Furacões e terremotos matam, desabrigam e deixam prejuízo de bilhões de dólares para governos.
Luce Pereira (texto)
Greg/dp (arte)
Assistimos às catástrofes naturais que assolam o mundo com a quase indiferença com que o mundo assiste às nossas catástrofes políticas. Mesmo os noticiários carregando nas tintas, é a rotina de cada população que se encarrega de ditar o peso das importâncias. E com o individualismo exacerbado, fica fácil deduzir que, longe do epicentro das tragédias, vê-las passando nas imagens da TV enquanto se degusta uma coisa qualquer não dói nada. Parecem tempos de embrutecimento coletivo, embora em muitos a dor dos outros ainda toque de perto. Tenho encontrado pelo caminho gente muito sensibilizada com os dramas dos povos atingidos por furacões e terremotos em várias partes do mundo, que, surpreendentemente, gostariam de dispor de recursos para prestar algum tipo de ajuda. Não podendo, rezam, pedem trégua aos céus, que, entretanto, têm dado respostas bem diferentes aos apelos. Ontem mesmo, mais uma prova difícil de sobrevivência viveram habitantes do México, que mal se recuperavam do terremoto ocorrido há dez dias, de 8.2 de intensidade na Escala Richter, suficiente para arrasar cidades como Oaxaca, Chiapas e Tabasco, deixando uma centena de mortos. O tremor desta terça-feira, embora menos intenso (7.1 de magnitude), fez desabar diversos prédios na Cidade do México, provocou mortes, deixou feridos graves e as autoridades tiveram que recorrer a evacuações de urgência em vários locais.
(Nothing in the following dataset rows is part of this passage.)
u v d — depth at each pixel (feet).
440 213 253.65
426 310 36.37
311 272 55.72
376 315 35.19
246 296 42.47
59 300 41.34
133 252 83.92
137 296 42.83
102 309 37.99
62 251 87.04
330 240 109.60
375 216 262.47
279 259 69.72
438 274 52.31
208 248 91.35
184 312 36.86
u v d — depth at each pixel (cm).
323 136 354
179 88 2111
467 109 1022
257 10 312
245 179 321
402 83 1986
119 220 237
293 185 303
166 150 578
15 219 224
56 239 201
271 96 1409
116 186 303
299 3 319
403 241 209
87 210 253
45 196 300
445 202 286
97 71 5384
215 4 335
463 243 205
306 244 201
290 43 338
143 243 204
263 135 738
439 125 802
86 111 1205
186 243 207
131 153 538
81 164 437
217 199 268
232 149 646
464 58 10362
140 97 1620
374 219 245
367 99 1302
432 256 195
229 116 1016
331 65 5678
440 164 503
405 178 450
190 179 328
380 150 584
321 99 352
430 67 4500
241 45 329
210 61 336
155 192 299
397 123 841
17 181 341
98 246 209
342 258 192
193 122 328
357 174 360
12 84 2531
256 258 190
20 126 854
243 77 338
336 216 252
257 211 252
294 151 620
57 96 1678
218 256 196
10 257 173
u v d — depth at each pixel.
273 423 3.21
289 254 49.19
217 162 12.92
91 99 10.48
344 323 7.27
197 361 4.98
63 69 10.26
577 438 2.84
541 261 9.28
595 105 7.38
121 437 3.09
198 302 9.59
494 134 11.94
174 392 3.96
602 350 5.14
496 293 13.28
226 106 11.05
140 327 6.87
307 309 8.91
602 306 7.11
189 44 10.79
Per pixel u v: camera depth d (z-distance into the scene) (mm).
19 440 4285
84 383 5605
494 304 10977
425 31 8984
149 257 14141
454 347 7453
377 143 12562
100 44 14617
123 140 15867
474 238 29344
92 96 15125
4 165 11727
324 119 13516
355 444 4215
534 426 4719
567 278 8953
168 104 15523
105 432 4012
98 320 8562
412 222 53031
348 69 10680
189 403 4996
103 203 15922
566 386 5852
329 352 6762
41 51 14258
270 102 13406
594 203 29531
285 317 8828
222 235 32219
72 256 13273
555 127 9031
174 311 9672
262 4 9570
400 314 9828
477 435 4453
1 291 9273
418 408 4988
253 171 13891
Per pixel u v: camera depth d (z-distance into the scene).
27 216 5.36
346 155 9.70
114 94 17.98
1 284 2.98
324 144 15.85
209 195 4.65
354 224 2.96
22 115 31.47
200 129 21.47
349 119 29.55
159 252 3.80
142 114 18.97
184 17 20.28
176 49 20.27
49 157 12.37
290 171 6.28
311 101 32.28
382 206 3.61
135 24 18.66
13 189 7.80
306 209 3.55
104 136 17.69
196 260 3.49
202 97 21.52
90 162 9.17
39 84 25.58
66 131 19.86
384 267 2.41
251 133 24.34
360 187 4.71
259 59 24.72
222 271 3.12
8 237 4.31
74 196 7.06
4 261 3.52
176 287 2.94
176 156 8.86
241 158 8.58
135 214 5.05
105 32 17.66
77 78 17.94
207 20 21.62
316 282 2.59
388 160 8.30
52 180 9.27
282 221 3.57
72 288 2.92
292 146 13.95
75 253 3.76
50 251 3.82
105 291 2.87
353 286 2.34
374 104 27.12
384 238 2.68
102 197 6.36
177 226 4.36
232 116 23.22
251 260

“Quem não conhece um fenômeno de extrema fúria da natureza, deveria colocar as mãos para o céu”. Lembro-me bem desta fase proferida em 1993 por um comerciante de São Paulo, conhecido como Zuca Baiano, a quem ouvi casualmente numa visita a amigos. Tinha uma loja no Brás e estava em viagem aos Estados Unidos com a mulher e a filha, no ano anterior, quando se viu bem perto da devastação causada pelo furacão Andrew, o mais arrasador na história recente do país. Por causa dos danos (65 mortos e 65 mil casas destruídas), ficou mais uma semana além dos dias previstos para ajudar “ao menos com algum conforto”, pois sentia-se comovido com “a desorientação dos sobreviventes, que perderam familiares e bens”. Pelas imagens veiculadas ontem, de fato a palavra parece bem apropriada: diante da cena de prédios ruindo as pessoas só choravam, sem saber que direção tomar para fugir dos escombros e do medo de novos abalos. Ninguém duvida que, conhecendo a morte tão de perto, ao menos estas populações não se sintam profundamente sensibilizadas com tragédias no “quintal” do vizinho, como a que prometia ser, em muito maior escala, a passagem dos furacões Maria e Irma, este último esperado com força duas vezes maior do que o violento Andrew (o que acabou não se cumprindo) e do que o Harvey, responsável pela morte de dez pessoas, no fim de agosto, no Texas, além de deixar 30 mil desabrigados. O Maria, por sua vez, acaba de destruir ilhas do Caribe como Dominica, onde todos os 75 mil habitantes perderam tudo o que tinham.
Que o mundo entrou em convulsão não há dúvida, a julgar pelas sucessivas catástrofes climáticas, mas não se pode debitar tudo na conta da teoria de que é apenas o divino cobrando a conta pelos pecados do homem. Racionalmente, é o homem pagando pelos maus tratos à natureza, que a cada dia se mostra menos tolerante com o tamanho da negligência. Também, não resta a menor dúvida, é ele o único responsável pela indigência moral e política, as guerras, a fome, o individualismo, a corrupção e todas as ameaças que colocam em xeque a vida na Terra. Deus não tem nada a ver com isso, dado que se atribui a Ele toda a generosidade, inclusive em prover os recursos para que a raça humana construísse uma trajetória digna da tarefa – respeitar e amar, na medida necessária, todos os bens e dons recebidos. Nunca foi assim.